Z tej niezwykłej cechy koronawirusa skorzystała aż dwutysięczna grupa fanów wyścigów samochodowych w stanie Północna Karolina. Początkowo wszystko wskazywało na to, że wyścig na Ace Speedway w Elon odbędzie się bez publiczności. W Elon wykryto duże ognisko zachorowań na COVID-19, a lokalne przepisy nie dopuszczały zgromadzeń większych niż 25 osób. Początkowo organizatorzy wyścigów lekceważyli zakaz gubernatora, jednak to nie mogło trwać zbyt długo i tor został zamknięty przez siły porządkowe. Ostatni wyścig odbył się 30 maja, jest z niego nawet film na Youtube.
Wyścigi na Ace Speedway
Odbywają się na torze w miasteczku Elon w Karolinie Północnej i są to wyścigi amatorskie w kilku klasach. Kiedyś na tym małym torze o długości łącznej zaledwie 0,4 mili odbywały się wyścigi serii NASCAR, ale w międzyczasie seria NASCAR zdążyła się rozrosnąć do ogromnych rozmiarów, a tor pozostał malutki, więc wycofano się z niego. Obecnie na Ace Speedway samochody ścigają się rozmaite dziwne pojazdy – samodziały, auta wycofane z NASCAR-u bo nie spełniały aktualnych wymogów, pickupy i inne potworki. Idealne miejsce, żeby wpaść napić się piwa i pooglądać jak banda świrów jeździ w kółko po malutkim owalu, co jakiś czas wpadając na siebie. W tym celu należy nosić czapkę z daszkiem, jeździć pickupem, mieć brodę i mówić z południowym akcentem, nienaturalnie przeciągając samogłoski. Przyda się też flaga konfederacji. Czy wspomniałem o piwie?

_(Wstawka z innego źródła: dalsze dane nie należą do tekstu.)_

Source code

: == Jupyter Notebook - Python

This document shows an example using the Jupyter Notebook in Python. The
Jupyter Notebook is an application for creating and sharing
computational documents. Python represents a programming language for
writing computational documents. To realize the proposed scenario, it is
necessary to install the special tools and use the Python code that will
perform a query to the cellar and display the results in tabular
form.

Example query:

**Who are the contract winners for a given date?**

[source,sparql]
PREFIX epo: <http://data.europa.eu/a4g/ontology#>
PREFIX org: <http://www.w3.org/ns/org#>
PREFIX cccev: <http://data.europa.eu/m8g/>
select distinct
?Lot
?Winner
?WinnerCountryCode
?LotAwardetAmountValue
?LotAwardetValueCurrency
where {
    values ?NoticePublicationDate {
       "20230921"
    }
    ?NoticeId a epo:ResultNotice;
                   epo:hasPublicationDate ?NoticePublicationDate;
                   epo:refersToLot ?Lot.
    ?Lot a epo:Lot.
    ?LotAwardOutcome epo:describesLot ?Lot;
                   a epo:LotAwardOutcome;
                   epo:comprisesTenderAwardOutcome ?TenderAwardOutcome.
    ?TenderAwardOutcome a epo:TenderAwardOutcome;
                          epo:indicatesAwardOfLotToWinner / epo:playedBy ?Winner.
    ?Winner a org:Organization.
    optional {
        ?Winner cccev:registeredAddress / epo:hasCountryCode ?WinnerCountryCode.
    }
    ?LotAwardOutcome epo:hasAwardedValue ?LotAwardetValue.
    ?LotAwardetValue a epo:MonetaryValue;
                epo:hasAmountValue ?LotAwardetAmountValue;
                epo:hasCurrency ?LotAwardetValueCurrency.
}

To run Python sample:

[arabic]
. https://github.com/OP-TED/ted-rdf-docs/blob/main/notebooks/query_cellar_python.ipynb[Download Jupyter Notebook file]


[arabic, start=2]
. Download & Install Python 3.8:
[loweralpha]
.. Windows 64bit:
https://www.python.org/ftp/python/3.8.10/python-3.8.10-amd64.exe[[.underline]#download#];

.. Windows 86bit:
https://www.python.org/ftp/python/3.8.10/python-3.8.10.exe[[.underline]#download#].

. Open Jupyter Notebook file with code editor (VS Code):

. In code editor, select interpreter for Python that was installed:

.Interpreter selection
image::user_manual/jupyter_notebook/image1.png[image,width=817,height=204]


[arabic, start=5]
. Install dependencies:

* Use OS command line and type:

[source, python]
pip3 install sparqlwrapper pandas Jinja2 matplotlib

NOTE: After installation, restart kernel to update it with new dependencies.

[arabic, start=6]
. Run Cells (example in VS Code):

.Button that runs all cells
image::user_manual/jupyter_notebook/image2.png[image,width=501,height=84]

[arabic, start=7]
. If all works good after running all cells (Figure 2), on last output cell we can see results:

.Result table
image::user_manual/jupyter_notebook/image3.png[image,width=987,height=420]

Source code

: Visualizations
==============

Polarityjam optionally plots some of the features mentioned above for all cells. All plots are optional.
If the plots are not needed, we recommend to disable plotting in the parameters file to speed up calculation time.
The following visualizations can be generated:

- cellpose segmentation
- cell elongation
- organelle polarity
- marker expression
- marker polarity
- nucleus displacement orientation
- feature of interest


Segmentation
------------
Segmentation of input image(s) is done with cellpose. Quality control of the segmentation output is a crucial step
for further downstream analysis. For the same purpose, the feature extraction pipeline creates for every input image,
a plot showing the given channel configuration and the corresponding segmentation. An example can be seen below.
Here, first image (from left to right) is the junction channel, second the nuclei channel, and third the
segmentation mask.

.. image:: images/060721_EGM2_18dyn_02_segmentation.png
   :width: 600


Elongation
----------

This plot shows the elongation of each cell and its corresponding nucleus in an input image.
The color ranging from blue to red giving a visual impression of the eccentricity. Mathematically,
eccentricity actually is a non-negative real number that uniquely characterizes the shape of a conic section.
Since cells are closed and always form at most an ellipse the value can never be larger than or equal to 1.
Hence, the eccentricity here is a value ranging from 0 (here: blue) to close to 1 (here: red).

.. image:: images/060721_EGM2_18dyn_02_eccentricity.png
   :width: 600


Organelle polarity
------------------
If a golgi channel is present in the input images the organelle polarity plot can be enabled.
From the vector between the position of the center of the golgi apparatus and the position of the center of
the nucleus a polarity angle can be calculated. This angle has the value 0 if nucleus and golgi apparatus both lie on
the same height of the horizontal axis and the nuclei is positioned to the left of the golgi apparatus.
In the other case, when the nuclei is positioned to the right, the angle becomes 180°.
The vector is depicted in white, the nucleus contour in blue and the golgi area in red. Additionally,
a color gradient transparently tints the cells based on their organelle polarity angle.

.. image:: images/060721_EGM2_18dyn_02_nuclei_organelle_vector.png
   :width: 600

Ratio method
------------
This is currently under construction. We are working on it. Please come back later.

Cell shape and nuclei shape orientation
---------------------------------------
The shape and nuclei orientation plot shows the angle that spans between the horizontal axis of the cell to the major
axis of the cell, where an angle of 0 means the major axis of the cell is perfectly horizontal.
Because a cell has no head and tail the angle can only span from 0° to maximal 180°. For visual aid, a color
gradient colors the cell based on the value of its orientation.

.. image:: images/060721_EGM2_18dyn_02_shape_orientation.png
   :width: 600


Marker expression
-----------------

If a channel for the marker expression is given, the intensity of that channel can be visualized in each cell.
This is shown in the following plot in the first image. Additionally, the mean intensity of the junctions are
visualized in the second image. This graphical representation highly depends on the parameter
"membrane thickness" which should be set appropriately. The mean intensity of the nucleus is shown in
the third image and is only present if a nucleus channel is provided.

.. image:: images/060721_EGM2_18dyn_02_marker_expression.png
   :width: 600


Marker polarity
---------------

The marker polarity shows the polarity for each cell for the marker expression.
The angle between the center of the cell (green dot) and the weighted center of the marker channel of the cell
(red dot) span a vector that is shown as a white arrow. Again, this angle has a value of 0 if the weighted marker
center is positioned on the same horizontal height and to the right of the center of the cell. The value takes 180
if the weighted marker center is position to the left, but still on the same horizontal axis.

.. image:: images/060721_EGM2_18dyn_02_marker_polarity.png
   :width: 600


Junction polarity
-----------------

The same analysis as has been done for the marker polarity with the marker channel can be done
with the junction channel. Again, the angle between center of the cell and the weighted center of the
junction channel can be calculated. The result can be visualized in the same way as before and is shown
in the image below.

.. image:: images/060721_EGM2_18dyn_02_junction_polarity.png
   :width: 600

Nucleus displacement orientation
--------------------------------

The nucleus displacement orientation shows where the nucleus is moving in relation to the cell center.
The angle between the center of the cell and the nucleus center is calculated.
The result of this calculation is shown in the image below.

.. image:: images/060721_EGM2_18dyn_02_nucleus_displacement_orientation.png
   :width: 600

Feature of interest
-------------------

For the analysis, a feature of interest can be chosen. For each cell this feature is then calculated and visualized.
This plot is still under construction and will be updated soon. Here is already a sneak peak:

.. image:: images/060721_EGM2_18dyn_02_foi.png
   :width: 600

Takich emocji nie można było przegapić
Z powodu restrykcji epidemicznych tor został zamknięty dla publiczności, ale nie można było zamknąć go dla protestu przeciwko niesprawiedliwości i nierówności, który odbył się akurat na trybunach w trakcie trwania wyścigu. Protestujący zostali wpuszczeni na tor przez organizatora. Każdemu zmierzono temperaturę, a przed wejściem zawieszono wielki znak, informujący że trwa tu demonstracja w słusznej sprawie. Dzięki temu koronawirus wiedział, żeby nie przenosić się między protestującymi fanami sportów motorowych (daj jeszcze piwa), bo jak wszyscy wiemy, obdarzony inteligencją wirus z Wuhan rozpoznaje, kiedy ludzie protestują w słusznej sprawie i wtedy daje im spokój. Mamy z tym do czynienia także w Polsce, gdzie ludzie w trakcie epidemii liżą chodniki, ale wirus nie przeniesie się na nich, bo wie że chodzi o Ważną Sprawę. Myślę, że w zarządzie toru Ace Speedway muszą zasiadać jacyś Polacy, którzy wiedzą, że „to się da załatwić” oraz „jeśli czegoś nie można, ale bardzo się chce, to można”.